HEARTLAND Protocol FHIR Implementation Guide - Compilação de desenvolvimento local (v0.1.0) construída pelas ferramentas de compilação FHIR (HL7® FHIR® Standard). Veja o Diretório de versões publicadas
Background
Background — Why HEARTLAND
The Rural Heart Failure Gap
Heart failure (HF) affects approximately 6.7 million US adults, with rural populations bearing a disproportionate burden. Patients living in rural counties face:
- Distance: Mean distance to cardiology care reaches 87 miles in counties without a cardiologist, compared to 16 miles in counties with one.
- Mortality: One-year mortality after HF hospitalization is approximately 21% in rural HF patients versus 17% in urban — a gap that has widened over the past decade.
- Readmission: 23% 30-day readmission rates persist in rural HF cohorts despite national quality improvement programs.
- Workforce: Critical Access Hospitals frequently operate with one to two nurses and no on-site cardiologist, pharmacist, or dedicated HF program.
- GDMT optimization: Fewer than 1% of US HF patients simultaneously achieve target doses of all four guideline-directed medical therapy (GDMT) classes — and the proportion is even lower in rural settings.
The Implementation Gap
No published implementation protocol provides a comprehensive, operational framework for primary care-led HF management specifically designed for rural and resource-limited settings in the United States.
Existing tools fill adjacent but distinct roles:
- Get With The Guidelines-HF (GWTG-HF) — quality benchmarking platform; not an operational protocol.
- ESC-HF-LT — European registry; not designed for US rural workflows.
- MAGGIC, GWTG-HF Risk Score, SHFM — risk scores that omit distance-to-care and social support despite robust evidence of prognostic relevance.
HEARTLAND closes this gap with a tiered protocol explicitly designed around the realities of low-resource US care delivery.
Three Pillars
1. Tiered Implementation.
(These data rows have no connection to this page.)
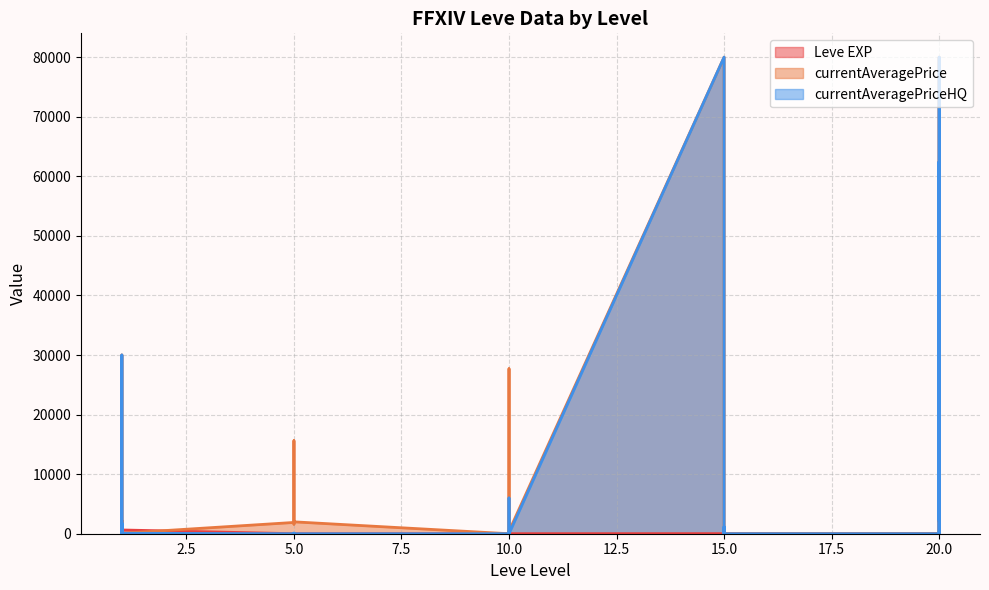

Reading left to right, list all the values displayed in this chart.

Leve EXP: 1	1	630	1	1	630	4	6	2	5	2	3	4	7	3	9	13	9	18	13	7	24	18	14	9	16	28	17	12	8
currentAveragePrice: 1820	3763	29999	1893	2219	72	1894	15611	1997	1821	1604	1996	0	0	27691	6982	0	418	79999	0	822	0	418	0	0	0	62443	0	79999	2167
currentAveragePriceHQ: 852	0	29999	497	1787	77	0	0	0	100	0	0	0	0	579	6000	0	0	79999	0	1167	0	0	0	0	0	62443	0	79999	2443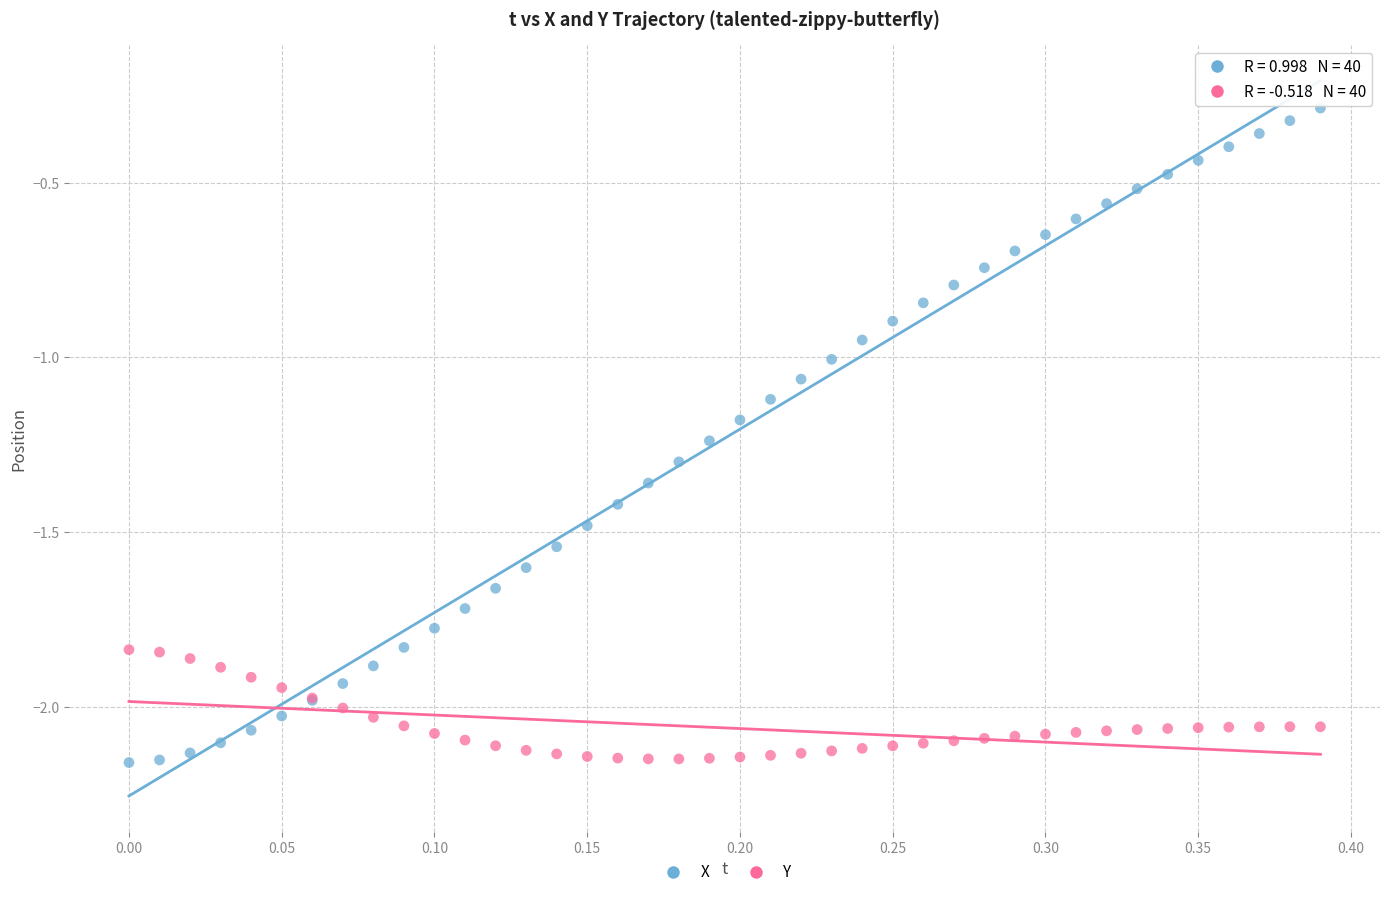

Which series reaches the maximum Y coordinate?

X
Three facility tiers (Minimal / Standard / Advanced) match protocol intensity to available staffing and technology. A Critical Access Hospital with 1-2 nurses can begin at Tier 1 with realistic targets; a regional referral center can operate Tier 3 with rapid-sequence GDMT and full RPM.
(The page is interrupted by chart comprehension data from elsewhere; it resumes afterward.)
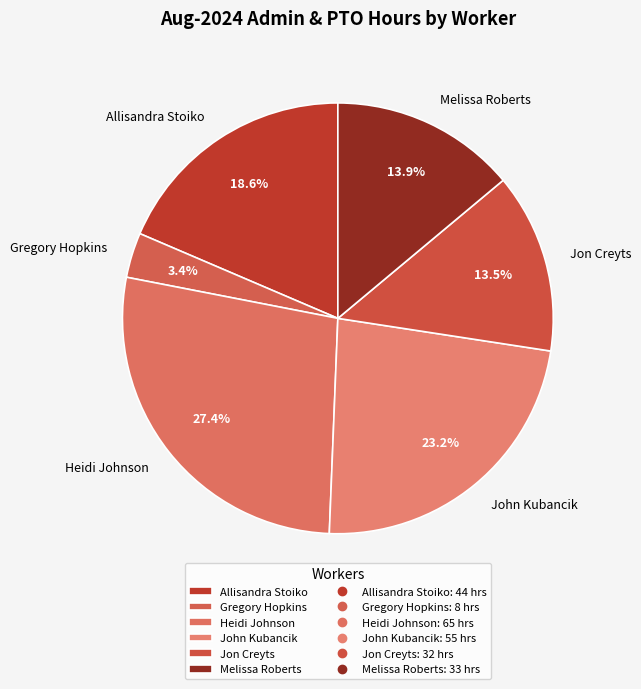

Does Gregory Hopkins account for over 50% of the chart?

No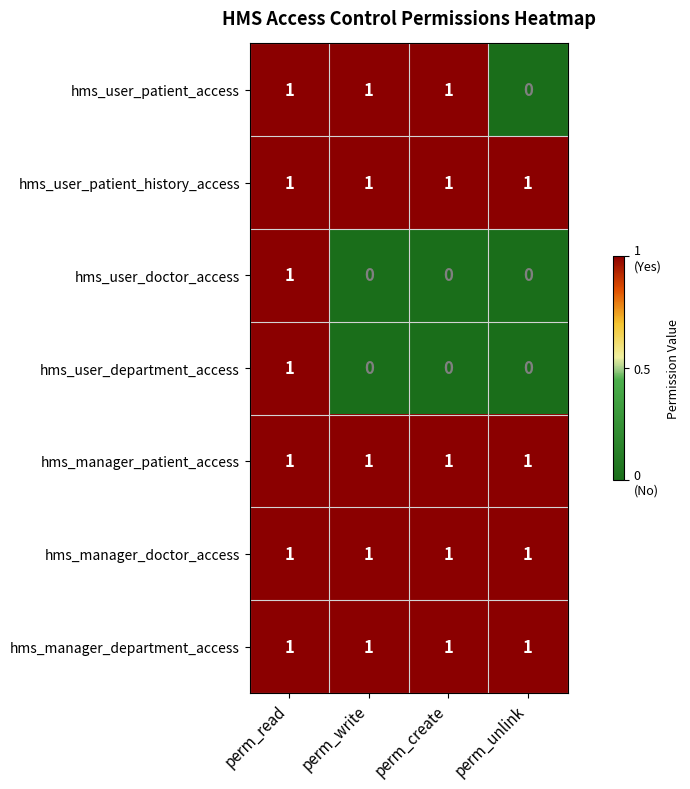

Is it true that hms_user_department_access equals 0 at perm_write?

True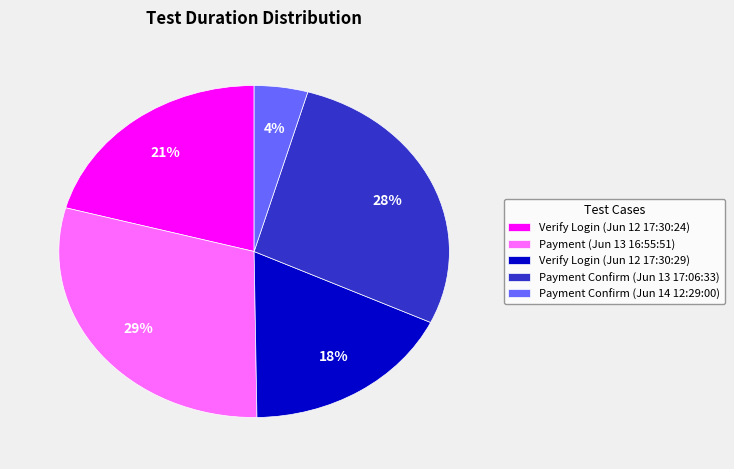

True or false: Payment Confirm (Jun 14 12:29:00) accounts for 4% of the total.

True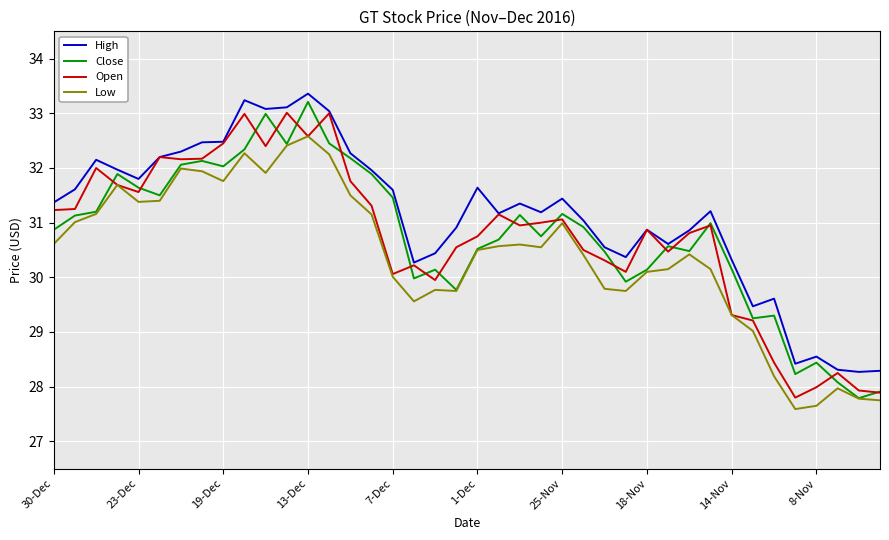

True or false: High and Low cross at least once.

False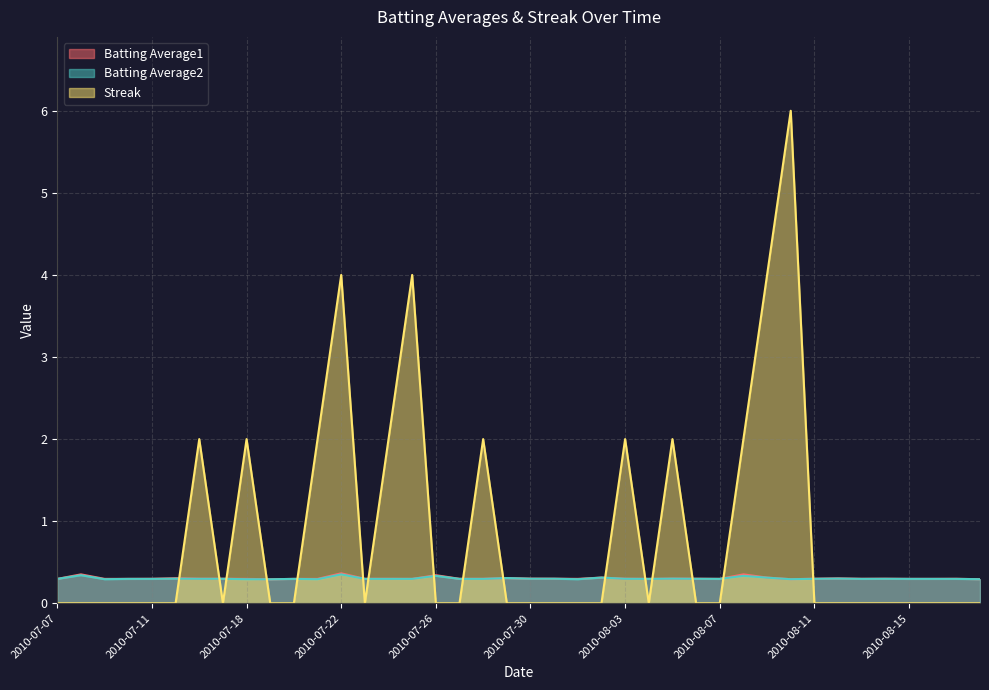

True or false: Batting Average1 has more than 2 points higher than both neighbors.

True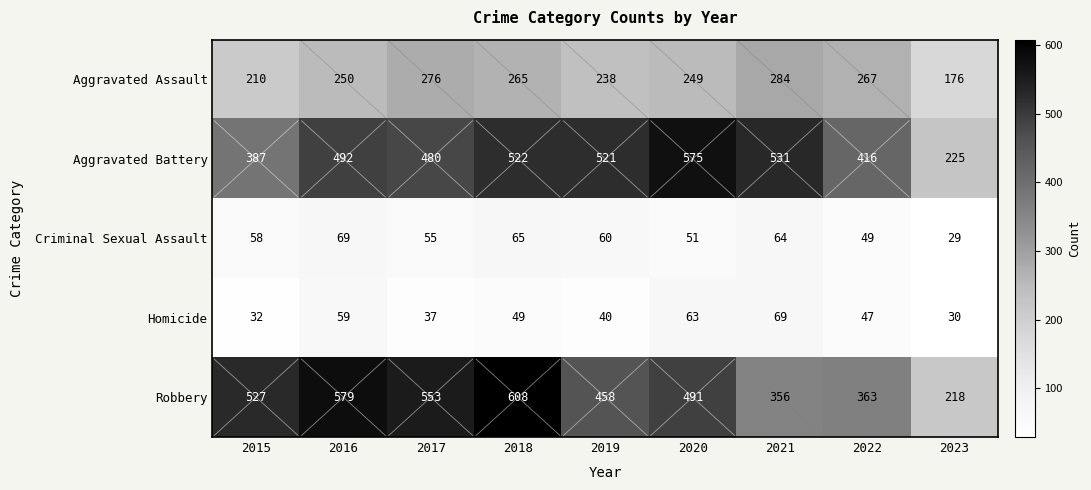

What is the difference between the highest and lowest values at 2016?

520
2. Two Monitoring Tracks. Track A (digital, app-based) and Track B (analog, telephone) follow identical clinical algorithms. The Hozho Trial validated that voice telephone optimization is not a fallback but a primary effective intervention, achieving substantial absolute increases in GDMT class addition.
3. Pragmatic Risk Stratification. The HEARTLAND 10-input risk score (0-18 points) explicitly includes distance-to-cardiology and limited social support — variables omitted from MAGGIC, GWTG-HF, and SHFM despite a 3.74-fold mortality increase associated with perceived social isolation in HF cohorts.
Evidence Levels
Recommendations are labeled to help clinicians calibrate confidence:
- Established — strong guideline support (e.g., SGLT2i for all HF phenotypes per 2022 AHA/ACC/HFSA guideline).
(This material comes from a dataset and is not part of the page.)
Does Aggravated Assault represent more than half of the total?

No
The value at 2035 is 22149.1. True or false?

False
- Emerging — recent trials not yet fully incorporated into guidelines (e.g., finerenone for HFpEF per FINEARTS-HF).
- Pragmatic — tools developed for clinical utility without formal statistical validation (e.g., the HEARTLAND Risk Score itself).
Operational Principles
- Generic Bridge. Generic ACE-I/ARB, beta-blocker, and spironolactone cost approximately $15/month. Generic therapy is superior to no therapy. Never delay treatment while waiting for paperwork.
- Human Filter. All non-emergency monitoring alerts pass through licensed clinician telephone assessment before emergency department referral. Avoids false-positive cascades from raw device alerts.
- Task-Shifting. Clinical decisions remain with licensed clinicians; data collection and education delivery distribute across available workforce (RN/MA, family caregivers, IVR systems).
Citation
HEARTLAND Protocol v3.2. Cureus, 2026. Zenodo DOI 10.5281/zenodo.18566403.